▶ _PROBLEM REQUIREMENTS_
Using the entries below, return word for word the lines from the one containing "Rendered at 1500 by 1125 pixels." up to and including the last.

▶ _DATA UNDER STUDY_

════════════════

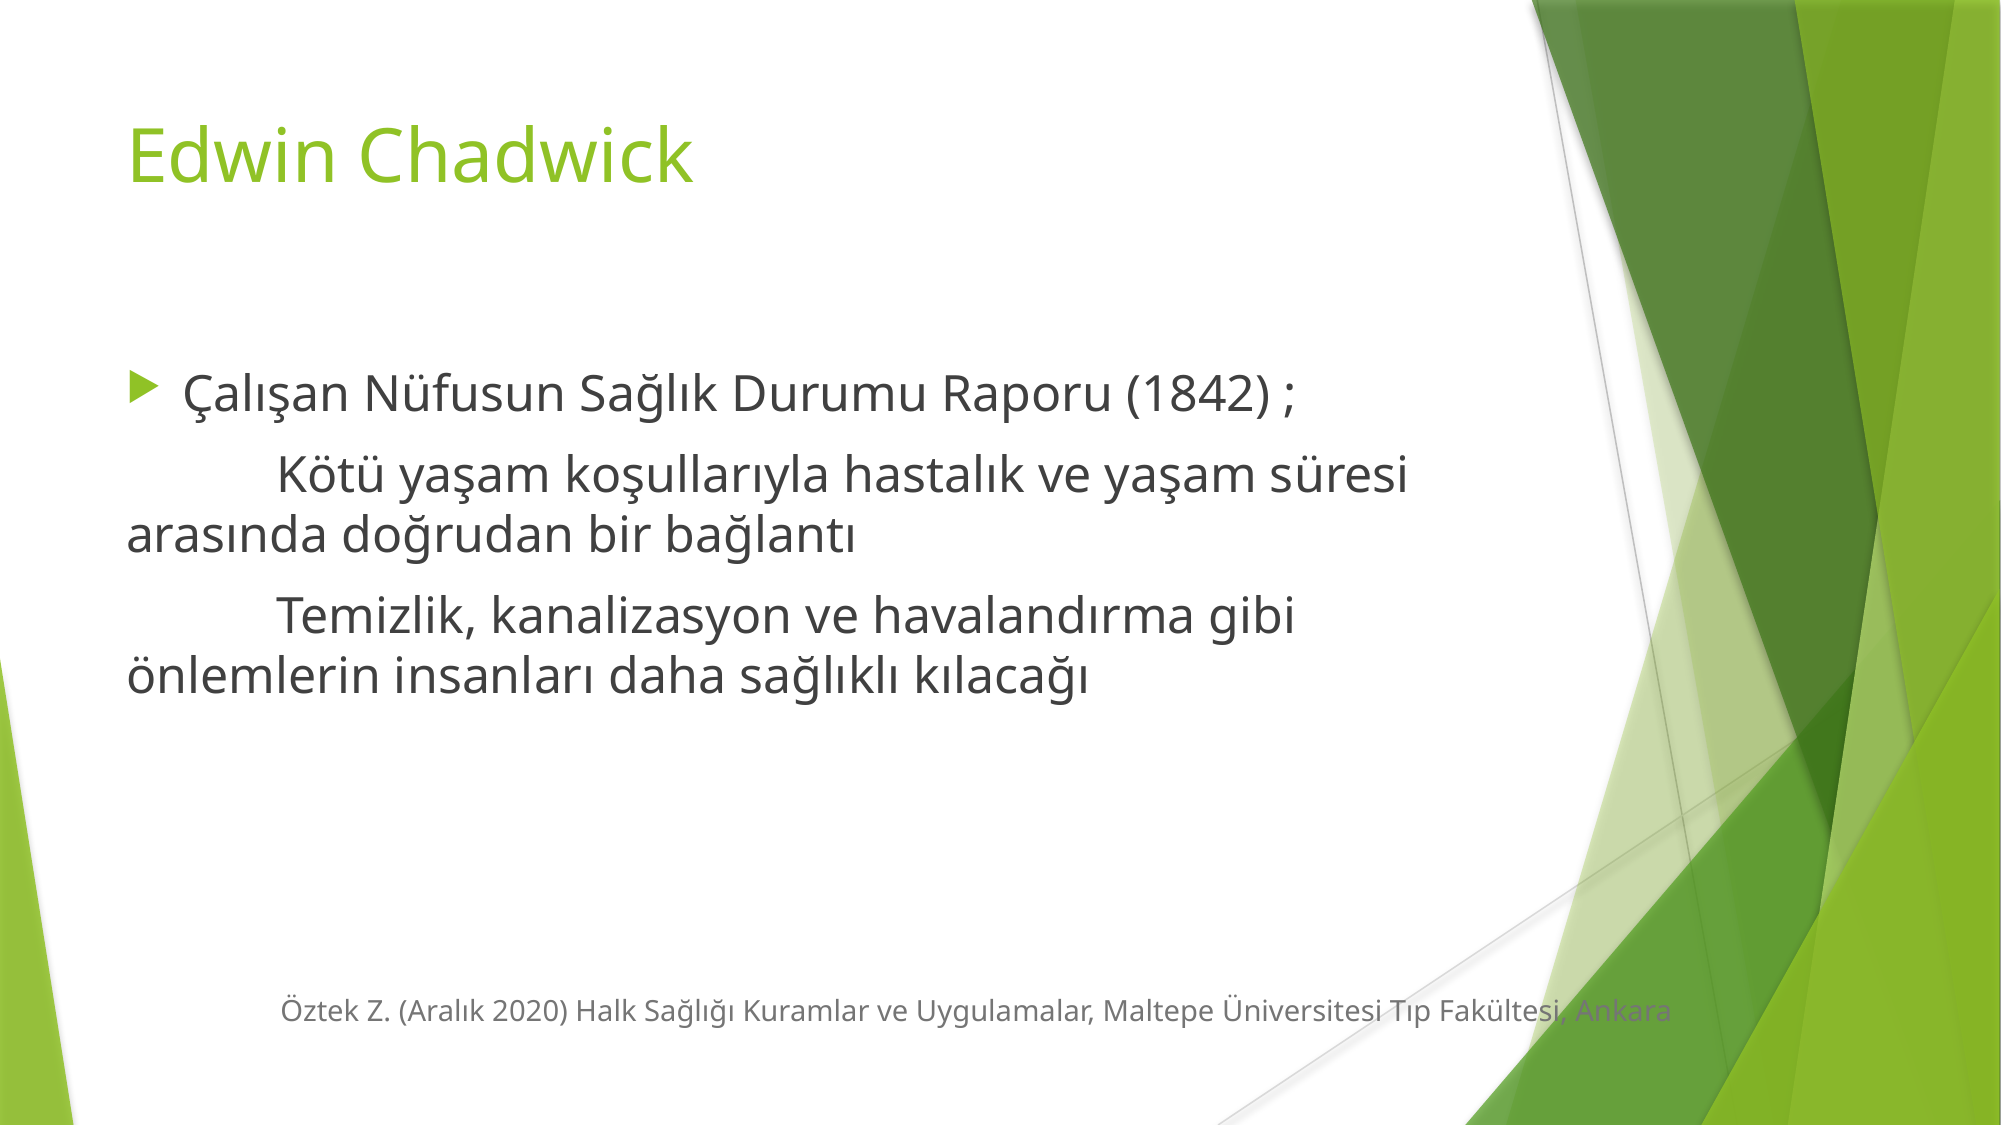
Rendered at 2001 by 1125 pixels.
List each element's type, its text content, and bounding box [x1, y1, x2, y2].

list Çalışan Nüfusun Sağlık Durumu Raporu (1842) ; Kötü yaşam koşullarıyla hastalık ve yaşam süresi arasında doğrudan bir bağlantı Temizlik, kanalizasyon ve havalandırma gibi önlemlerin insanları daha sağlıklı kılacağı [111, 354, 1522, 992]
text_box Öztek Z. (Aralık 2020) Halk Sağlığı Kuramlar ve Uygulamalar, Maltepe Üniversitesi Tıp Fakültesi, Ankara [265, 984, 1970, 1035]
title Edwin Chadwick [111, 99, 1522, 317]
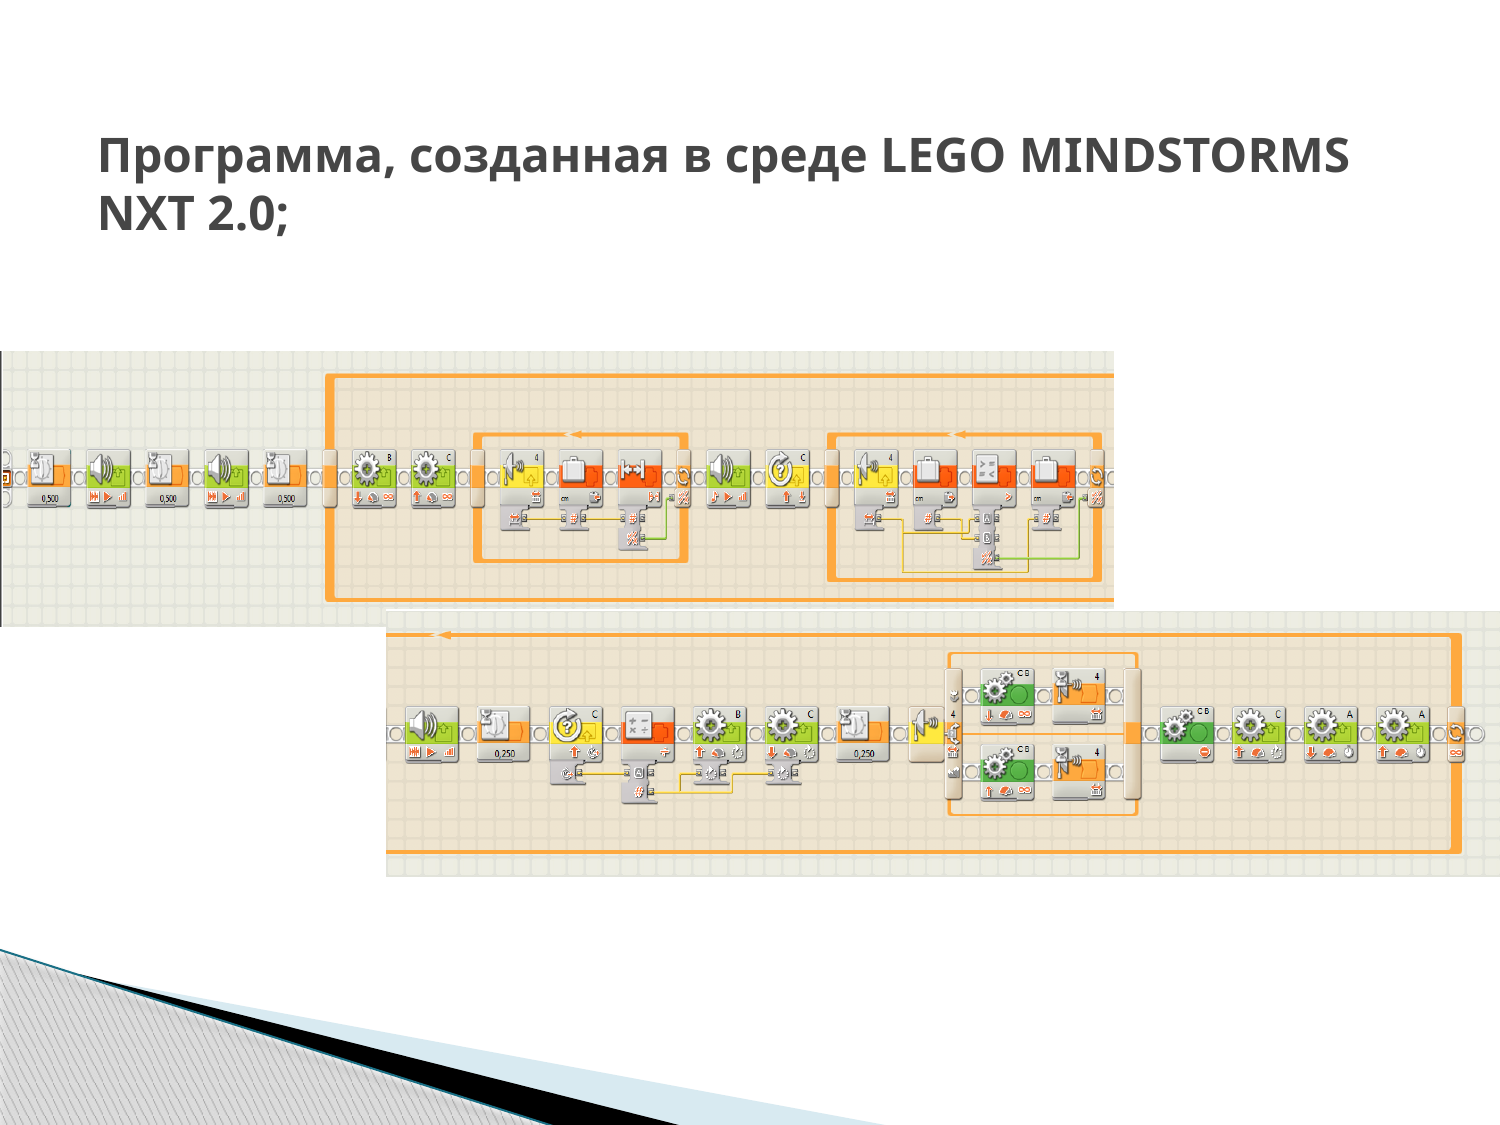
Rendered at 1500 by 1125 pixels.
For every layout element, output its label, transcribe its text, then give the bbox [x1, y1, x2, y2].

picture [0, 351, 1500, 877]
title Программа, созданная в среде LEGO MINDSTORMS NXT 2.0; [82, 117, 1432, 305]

════════════════

▶ _EXERCISE RESPONSE_
Rendered at 1500 by 1125 pixels.
For every layout element, output its label, transcribe its text, then give the bbox [x1, y1, x2, y2].

picture [0, 351, 1500, 877]
title Программа, созданная в среде LEGO MINDSTORMS NXT 2.0; [82, 117, 1432, 305]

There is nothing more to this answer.